* _Given exercise_
Extract everything from the line containing "Mask stomach. Wrap" down to the line containing "45L171 35L153 27L140", both included, and repeat those rows exactly. Copy nothing else.

* _Exercise input_
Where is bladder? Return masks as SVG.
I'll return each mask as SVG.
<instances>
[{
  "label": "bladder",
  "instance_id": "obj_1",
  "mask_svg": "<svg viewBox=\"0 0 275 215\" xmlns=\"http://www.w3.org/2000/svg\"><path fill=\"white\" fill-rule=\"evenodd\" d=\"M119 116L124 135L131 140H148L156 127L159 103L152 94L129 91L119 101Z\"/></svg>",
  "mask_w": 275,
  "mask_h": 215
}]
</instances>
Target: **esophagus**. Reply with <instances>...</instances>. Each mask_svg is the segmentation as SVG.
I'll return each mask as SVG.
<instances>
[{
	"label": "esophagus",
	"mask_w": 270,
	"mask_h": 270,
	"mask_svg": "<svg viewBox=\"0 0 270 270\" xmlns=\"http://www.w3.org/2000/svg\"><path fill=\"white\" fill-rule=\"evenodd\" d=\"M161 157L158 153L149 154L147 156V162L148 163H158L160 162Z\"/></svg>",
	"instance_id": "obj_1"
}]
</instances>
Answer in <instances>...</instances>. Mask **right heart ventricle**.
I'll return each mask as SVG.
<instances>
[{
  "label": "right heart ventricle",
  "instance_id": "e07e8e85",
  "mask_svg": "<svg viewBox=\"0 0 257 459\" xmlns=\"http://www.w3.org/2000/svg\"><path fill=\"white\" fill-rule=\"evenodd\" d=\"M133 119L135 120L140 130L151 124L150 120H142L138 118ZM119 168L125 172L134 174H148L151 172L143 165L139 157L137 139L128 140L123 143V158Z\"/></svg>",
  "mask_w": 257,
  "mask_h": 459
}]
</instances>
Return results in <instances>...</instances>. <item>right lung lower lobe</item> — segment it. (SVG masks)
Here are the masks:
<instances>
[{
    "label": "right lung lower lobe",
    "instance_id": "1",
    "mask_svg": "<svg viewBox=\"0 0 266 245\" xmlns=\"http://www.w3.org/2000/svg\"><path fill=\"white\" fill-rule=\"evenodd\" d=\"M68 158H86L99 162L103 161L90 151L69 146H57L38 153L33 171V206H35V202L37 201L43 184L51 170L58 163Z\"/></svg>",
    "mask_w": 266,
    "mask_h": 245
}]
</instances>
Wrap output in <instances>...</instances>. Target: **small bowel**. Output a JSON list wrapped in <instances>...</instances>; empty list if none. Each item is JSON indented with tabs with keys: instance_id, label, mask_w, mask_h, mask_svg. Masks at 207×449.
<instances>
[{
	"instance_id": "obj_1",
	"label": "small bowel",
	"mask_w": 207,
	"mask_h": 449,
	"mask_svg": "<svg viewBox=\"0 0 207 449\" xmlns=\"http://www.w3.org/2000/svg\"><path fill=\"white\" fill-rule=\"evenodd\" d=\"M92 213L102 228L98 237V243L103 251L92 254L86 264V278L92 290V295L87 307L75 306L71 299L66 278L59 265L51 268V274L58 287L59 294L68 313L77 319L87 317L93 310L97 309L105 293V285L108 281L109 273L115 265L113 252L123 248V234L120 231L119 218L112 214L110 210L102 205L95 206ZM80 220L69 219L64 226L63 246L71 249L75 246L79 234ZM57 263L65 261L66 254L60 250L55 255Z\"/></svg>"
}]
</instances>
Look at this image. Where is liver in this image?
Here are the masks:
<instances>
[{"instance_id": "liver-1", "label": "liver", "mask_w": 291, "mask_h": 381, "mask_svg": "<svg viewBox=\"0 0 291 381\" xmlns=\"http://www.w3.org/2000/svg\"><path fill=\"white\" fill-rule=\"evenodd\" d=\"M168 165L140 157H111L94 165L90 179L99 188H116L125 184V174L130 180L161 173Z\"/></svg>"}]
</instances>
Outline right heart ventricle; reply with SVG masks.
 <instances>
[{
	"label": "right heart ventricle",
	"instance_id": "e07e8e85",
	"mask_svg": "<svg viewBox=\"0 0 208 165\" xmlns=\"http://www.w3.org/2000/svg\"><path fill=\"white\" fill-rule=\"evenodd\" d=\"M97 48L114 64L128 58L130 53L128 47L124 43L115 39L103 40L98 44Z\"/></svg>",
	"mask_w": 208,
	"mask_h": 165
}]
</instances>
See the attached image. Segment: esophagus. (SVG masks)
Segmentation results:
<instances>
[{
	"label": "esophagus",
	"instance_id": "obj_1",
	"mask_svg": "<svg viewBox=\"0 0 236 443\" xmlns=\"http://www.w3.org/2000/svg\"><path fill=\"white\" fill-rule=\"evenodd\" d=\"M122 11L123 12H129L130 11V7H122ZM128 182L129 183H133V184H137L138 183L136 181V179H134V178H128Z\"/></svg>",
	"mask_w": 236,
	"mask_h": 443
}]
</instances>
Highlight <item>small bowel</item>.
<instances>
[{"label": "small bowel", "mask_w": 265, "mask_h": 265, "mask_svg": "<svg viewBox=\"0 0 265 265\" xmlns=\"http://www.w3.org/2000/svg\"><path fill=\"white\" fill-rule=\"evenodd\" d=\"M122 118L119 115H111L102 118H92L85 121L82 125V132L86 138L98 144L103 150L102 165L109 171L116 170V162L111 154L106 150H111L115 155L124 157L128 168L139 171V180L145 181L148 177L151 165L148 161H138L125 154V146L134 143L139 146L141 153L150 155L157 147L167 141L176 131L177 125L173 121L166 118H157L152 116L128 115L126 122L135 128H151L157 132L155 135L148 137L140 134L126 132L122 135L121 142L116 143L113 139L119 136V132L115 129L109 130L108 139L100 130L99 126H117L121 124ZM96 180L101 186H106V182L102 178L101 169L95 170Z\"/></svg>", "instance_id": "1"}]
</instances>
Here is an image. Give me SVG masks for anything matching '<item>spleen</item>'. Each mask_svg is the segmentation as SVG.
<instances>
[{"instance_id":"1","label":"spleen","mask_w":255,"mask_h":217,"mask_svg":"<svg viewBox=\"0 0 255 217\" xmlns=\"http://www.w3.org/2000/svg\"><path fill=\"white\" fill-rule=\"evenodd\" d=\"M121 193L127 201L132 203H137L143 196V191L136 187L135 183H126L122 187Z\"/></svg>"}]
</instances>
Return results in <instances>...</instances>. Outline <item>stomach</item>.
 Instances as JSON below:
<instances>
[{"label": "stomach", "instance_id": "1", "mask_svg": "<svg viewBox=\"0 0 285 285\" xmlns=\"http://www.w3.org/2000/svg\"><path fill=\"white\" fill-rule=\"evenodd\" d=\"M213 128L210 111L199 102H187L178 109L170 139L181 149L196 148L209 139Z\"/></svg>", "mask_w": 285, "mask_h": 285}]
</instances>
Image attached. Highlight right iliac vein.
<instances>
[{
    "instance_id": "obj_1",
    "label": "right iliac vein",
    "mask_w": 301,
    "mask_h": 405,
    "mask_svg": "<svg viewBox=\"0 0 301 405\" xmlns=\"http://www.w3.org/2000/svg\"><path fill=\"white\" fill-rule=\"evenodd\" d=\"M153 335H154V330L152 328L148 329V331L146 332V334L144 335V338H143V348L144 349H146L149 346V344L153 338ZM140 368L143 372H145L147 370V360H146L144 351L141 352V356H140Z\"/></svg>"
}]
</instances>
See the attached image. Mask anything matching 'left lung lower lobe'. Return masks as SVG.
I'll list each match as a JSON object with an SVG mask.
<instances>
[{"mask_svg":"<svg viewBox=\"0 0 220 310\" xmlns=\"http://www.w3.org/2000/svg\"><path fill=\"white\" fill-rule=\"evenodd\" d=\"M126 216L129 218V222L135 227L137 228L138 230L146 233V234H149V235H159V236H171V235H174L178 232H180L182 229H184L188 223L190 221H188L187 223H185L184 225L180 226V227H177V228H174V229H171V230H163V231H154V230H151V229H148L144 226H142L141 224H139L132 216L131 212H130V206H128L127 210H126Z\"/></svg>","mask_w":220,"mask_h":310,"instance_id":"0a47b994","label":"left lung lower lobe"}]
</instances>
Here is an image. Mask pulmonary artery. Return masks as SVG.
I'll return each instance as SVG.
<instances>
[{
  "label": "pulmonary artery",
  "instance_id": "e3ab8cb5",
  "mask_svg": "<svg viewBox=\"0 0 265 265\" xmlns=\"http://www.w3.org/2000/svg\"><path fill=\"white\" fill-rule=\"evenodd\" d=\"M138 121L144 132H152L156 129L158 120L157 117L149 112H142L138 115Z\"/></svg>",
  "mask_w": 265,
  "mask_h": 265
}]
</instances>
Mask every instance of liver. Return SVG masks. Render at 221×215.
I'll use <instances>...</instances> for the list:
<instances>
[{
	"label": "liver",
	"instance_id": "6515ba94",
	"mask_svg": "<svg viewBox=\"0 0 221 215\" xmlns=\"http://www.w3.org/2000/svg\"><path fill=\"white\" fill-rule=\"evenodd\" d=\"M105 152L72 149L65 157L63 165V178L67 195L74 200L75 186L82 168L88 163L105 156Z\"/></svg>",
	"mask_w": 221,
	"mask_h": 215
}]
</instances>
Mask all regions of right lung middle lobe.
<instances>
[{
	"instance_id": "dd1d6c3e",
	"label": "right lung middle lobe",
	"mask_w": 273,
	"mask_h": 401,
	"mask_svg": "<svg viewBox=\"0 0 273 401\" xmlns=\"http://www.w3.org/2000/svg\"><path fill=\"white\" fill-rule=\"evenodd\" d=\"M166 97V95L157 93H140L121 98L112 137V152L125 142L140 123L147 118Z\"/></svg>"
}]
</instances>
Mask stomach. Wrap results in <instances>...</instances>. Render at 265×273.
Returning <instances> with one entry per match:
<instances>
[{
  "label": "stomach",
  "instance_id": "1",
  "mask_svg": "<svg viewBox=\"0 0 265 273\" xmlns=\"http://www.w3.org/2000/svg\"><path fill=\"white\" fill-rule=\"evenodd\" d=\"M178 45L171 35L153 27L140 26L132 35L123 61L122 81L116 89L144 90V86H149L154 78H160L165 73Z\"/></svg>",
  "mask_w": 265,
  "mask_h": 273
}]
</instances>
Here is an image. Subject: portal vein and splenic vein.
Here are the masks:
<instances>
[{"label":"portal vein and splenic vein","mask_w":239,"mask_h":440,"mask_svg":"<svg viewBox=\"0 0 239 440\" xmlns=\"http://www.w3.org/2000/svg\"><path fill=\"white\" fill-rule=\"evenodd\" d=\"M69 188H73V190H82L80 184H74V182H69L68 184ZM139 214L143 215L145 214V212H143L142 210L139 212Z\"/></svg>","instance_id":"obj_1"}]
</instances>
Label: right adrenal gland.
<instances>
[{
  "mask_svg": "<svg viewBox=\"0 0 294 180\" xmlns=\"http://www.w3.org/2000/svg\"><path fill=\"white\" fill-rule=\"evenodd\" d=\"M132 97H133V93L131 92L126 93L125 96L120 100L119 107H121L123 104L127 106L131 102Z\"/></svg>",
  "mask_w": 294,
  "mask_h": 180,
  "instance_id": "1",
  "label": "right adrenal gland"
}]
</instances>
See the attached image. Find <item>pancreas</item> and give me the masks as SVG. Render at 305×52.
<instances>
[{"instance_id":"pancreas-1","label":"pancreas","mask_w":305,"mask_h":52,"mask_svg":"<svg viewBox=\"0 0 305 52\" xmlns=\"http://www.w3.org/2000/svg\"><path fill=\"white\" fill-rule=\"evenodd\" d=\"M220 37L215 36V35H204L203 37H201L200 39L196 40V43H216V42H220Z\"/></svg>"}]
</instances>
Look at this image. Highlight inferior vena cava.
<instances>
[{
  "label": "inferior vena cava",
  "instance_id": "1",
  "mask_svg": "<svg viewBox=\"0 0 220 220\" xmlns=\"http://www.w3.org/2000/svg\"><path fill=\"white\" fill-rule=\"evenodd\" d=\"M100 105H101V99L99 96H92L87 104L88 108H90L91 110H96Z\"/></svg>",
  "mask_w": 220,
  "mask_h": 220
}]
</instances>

* _Response below_
Mask stomach. Wrap results in <instances>...</instances>. Render at 265×273.
Returning <instances> with one entry per match:
<instances>
[{
  "label": "stomach",
  "instance_id": "1",
  "mask_svg": "<svg viewBox=\"0 0 265 273\" xmlns=\"http://www.w3.org/2000/svg\"><path fill=\"white\" fill-rule=\"evenodd\" d=\"M178 45L171 35L153 27L140 26L132 35L123 61L122 81L116 89L144 90V86H149L154 78H160L165 73Z\"/></svg>",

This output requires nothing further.